The question of who controls our technology, our information, and our data, is increasingly the question of who controls our experience of the world and each other. Programming is the power to define technology. It can be in, this sense, deeply empowering.

In a technological and data driven world, being able to programming and data science is a kind of literacy. Imagine a world in which everybody could read by only some people could write?

Our goal here is not turn you into the programming equivalent of novelists or journalists. Our goal is to demystify things and give you enough information to become dangerous.

Programming, you will also find — probably a little today and a lot more later on — is also enormously fun. For me, it's like meditation and problem solving. It's exactly as frustrating as a difficult puzzle and even more rewarding because your solution accomplish something else you were trying to do.

Why Python[edit]

I know a dozen programming languages and write 4-5 regularly. But Python is the right one.

Python is a fantastic language to learn[edit]

Believe it or not, compared to other programming languages:

  • Python has a low "syntatic overhead".
  • It's easy to get work done quickly.
  • It's relatively forgiving.

Python is versatile useful for a range of applications[edit]

There are easier programming languages to learn. But Python is important because it is not a toy. In designing the curriculum for these workshops, we have tried to only teach tools that we, as professional data scientists and programmers, use ourselves and find useful.

Python is used for:

  • Web applications (Instagram, Pintrest, and the Washington Post all run websites written largely in Python).
  • Python can be used to extend existing applications. You can use it to script many graphical applications.
  • Python is fantastic for dealing with and manipulating text.
  • Python can be used to build graphical games (Frets on Fire)
  • Python really shines when it comes to dealing with data and with the web.

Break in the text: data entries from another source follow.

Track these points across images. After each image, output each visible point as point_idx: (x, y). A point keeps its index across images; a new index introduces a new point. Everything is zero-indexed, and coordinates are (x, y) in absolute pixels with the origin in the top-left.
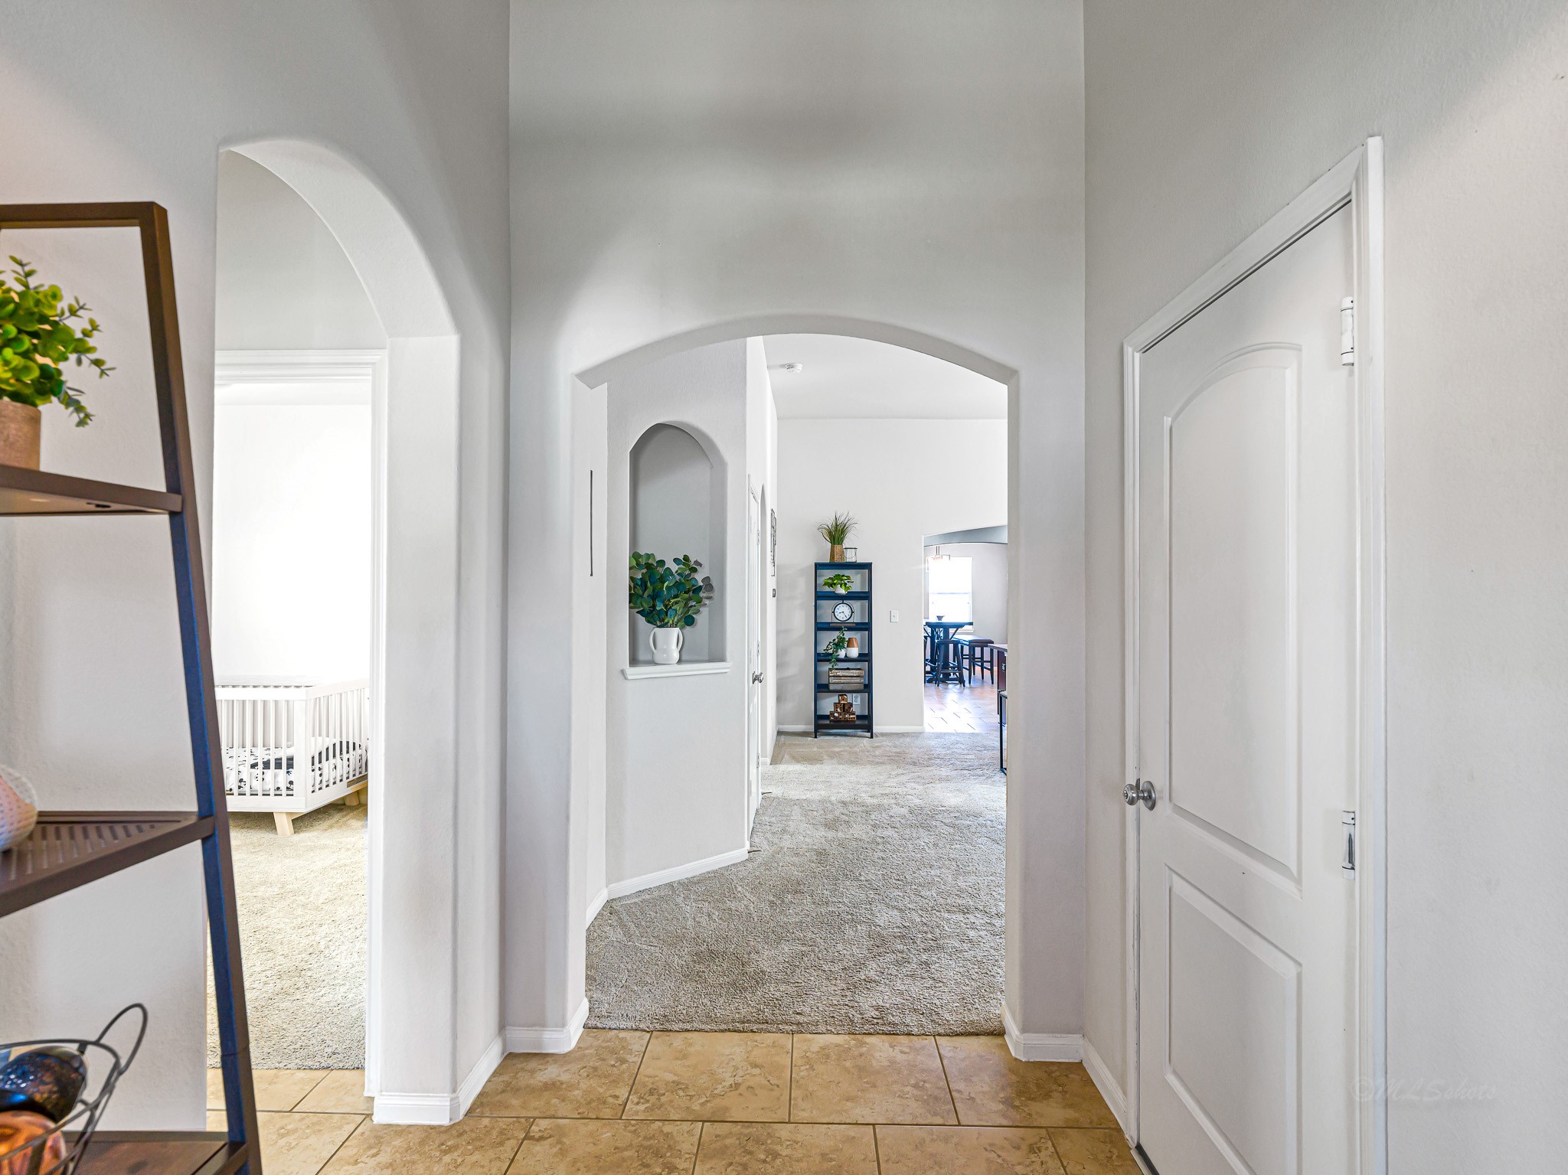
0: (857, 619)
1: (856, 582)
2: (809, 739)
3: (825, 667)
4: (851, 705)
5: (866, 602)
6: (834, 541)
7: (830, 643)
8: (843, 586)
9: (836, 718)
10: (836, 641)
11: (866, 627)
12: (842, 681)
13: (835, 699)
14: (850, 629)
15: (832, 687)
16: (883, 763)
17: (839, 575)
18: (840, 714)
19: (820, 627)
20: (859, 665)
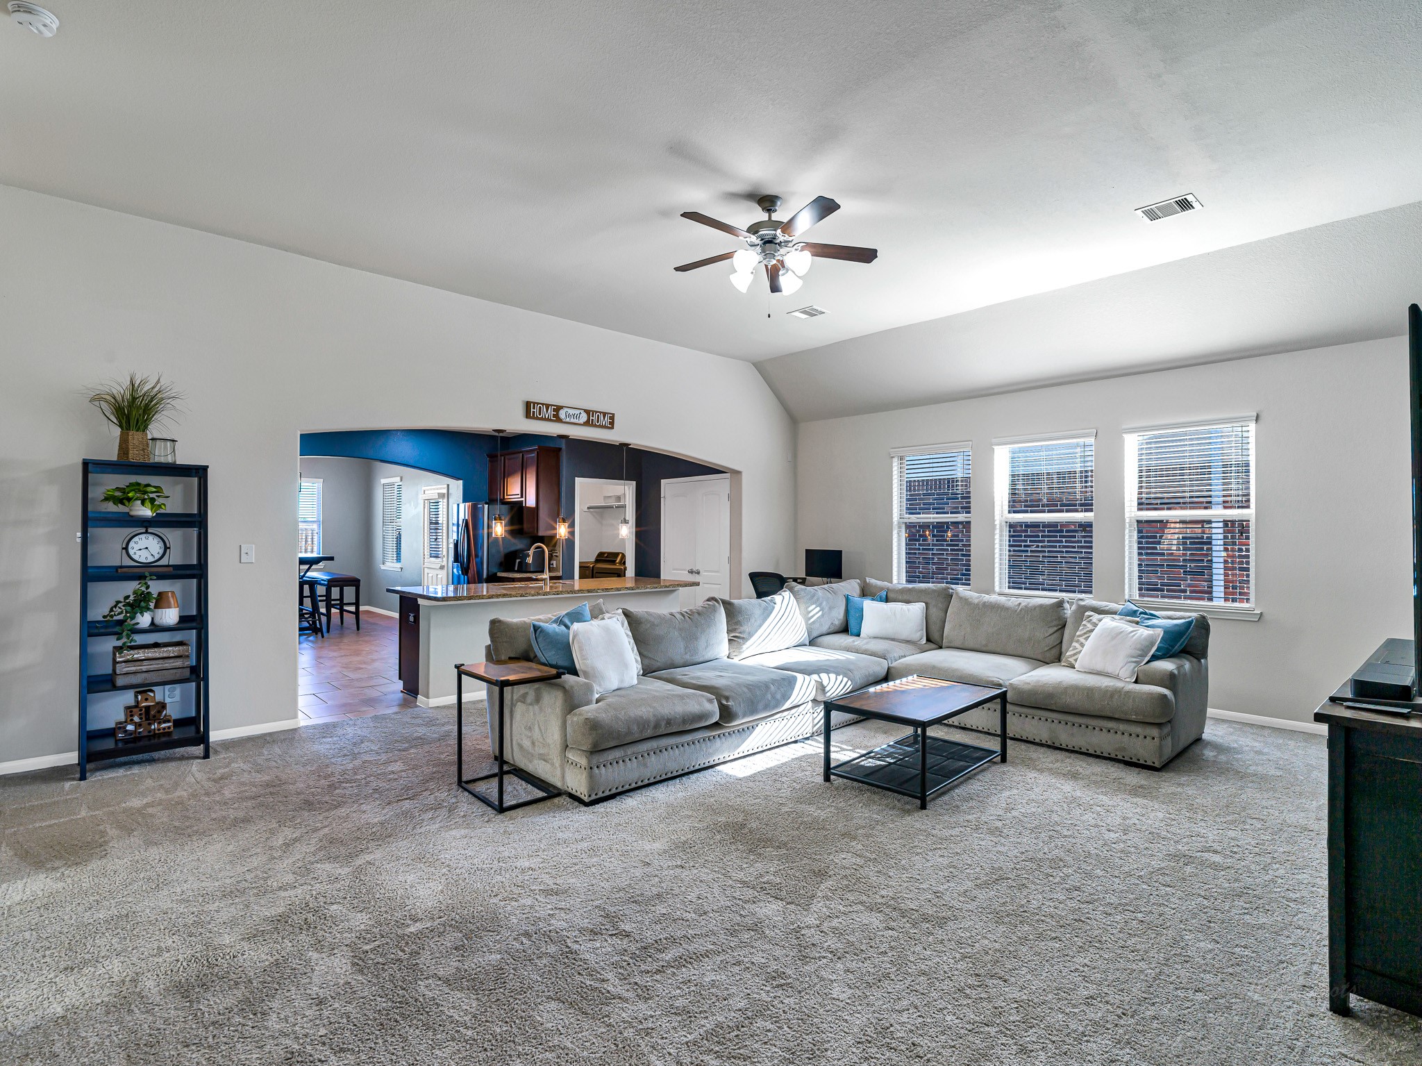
0: (175, 558)
1: (175, 497)
2: (68, 785)
3: (106, 645)
4: (163, 706)
5: (194, 532)
6: (128, 422)
7: (118, 602)
8: (148, 503)
9: (131, 733)
10: (132, 598)
11: (197, 572)
12: (144, 668)
13: (128, 698)
14: (161, 577)
15: (120, 681)
16: (247, 820)
17: (138, 484)
18: (138, 725)
19: (91, 575)
20: (178, 636)
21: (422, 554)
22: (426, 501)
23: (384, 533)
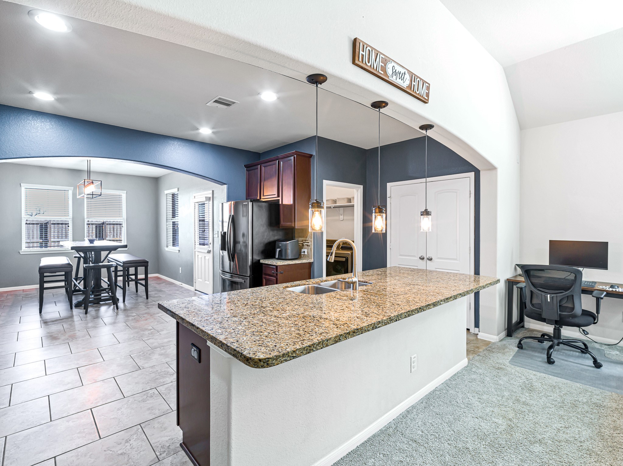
21: (194, 242)
22: (196, 204)
23: (167, 227)
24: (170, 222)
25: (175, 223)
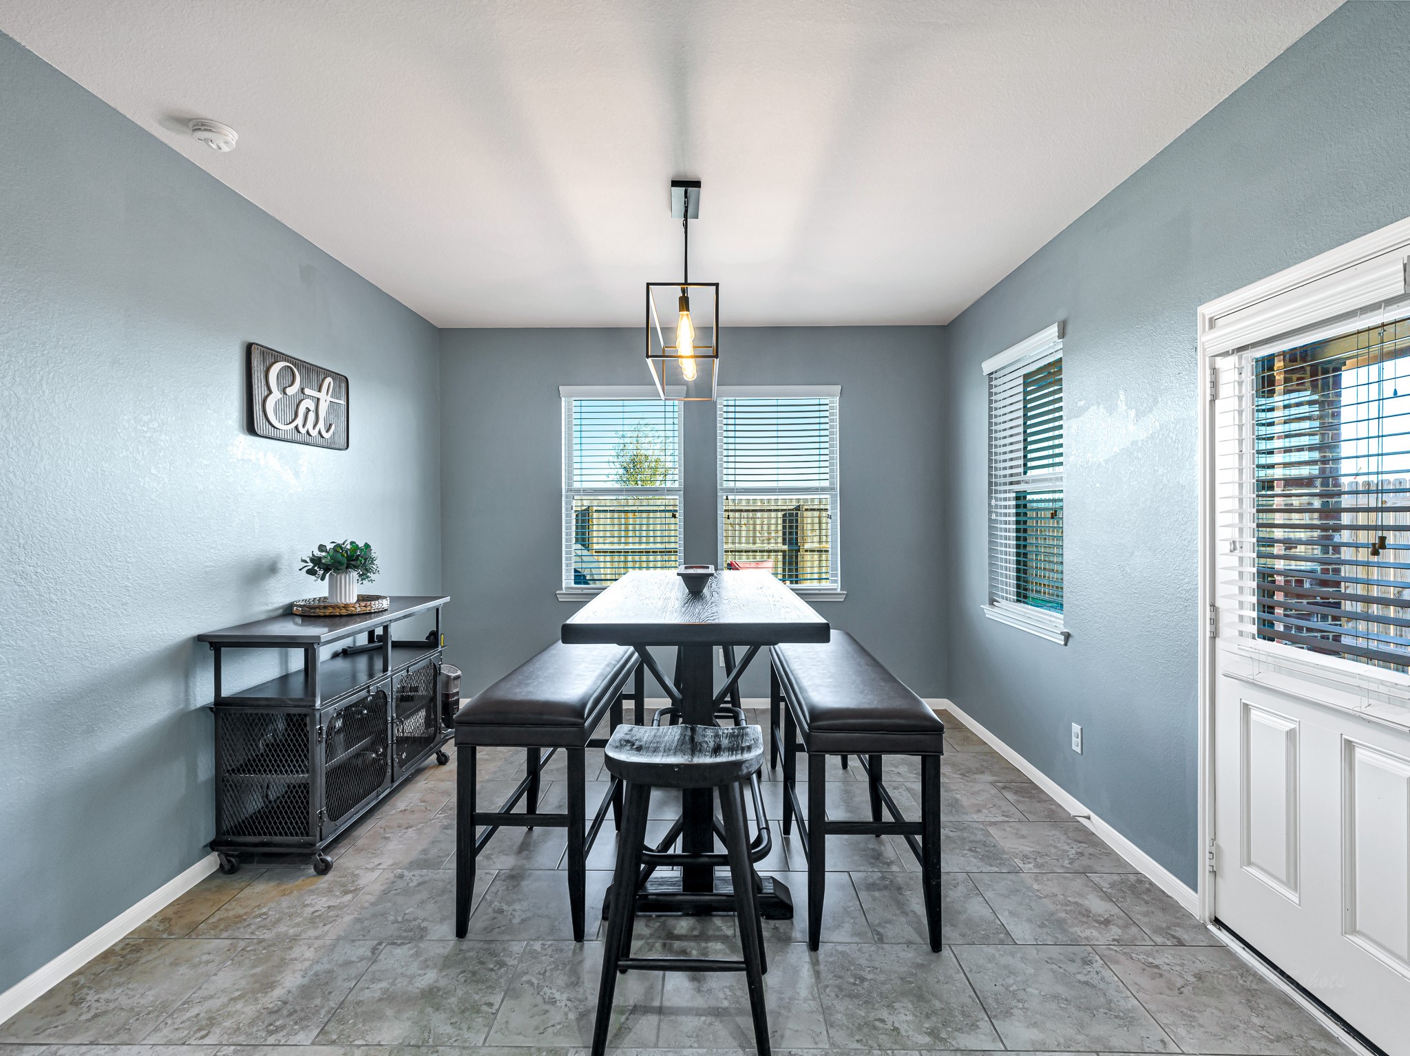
23: (994, 517)
24: (1007, 495)
25: (1025, 497)
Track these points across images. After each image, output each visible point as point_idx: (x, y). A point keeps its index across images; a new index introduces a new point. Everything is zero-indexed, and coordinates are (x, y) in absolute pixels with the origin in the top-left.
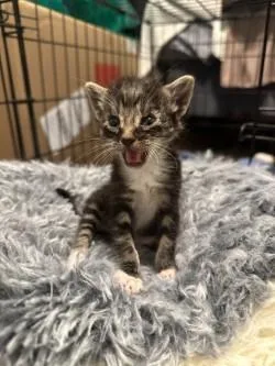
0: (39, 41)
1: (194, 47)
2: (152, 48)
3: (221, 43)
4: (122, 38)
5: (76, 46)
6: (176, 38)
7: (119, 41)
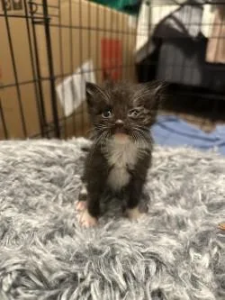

Housekeeping Notes Before We Begin[edit]

  • Several people from eSciences are here to help learn about how folks are learning data science. They are also here to learn and teach. If you're bothered by their presence, let them know or let me know.
  • I am beyond proud to announce that we have at least two mentors this time who were enrolled as students last time!
  • We have a few mentors from last time who will be running sessions and projects this time!

Schedule[edit]

  • Broad overview: three sessions
  • Lecture
  • Lunch over in CMU Building
  • Projects until 3:30: thre projects, think about them

Final Notes[edit]

  • Choose sessions: Wordplay; Baby Names; Code Academy (and then Wordplay)
  • Food will be out in the atrium outside CMU 126. I'm told it's here.
  • We will get rooms divided up and put them on the whiteboard in CMU 104. Go there to see where things are.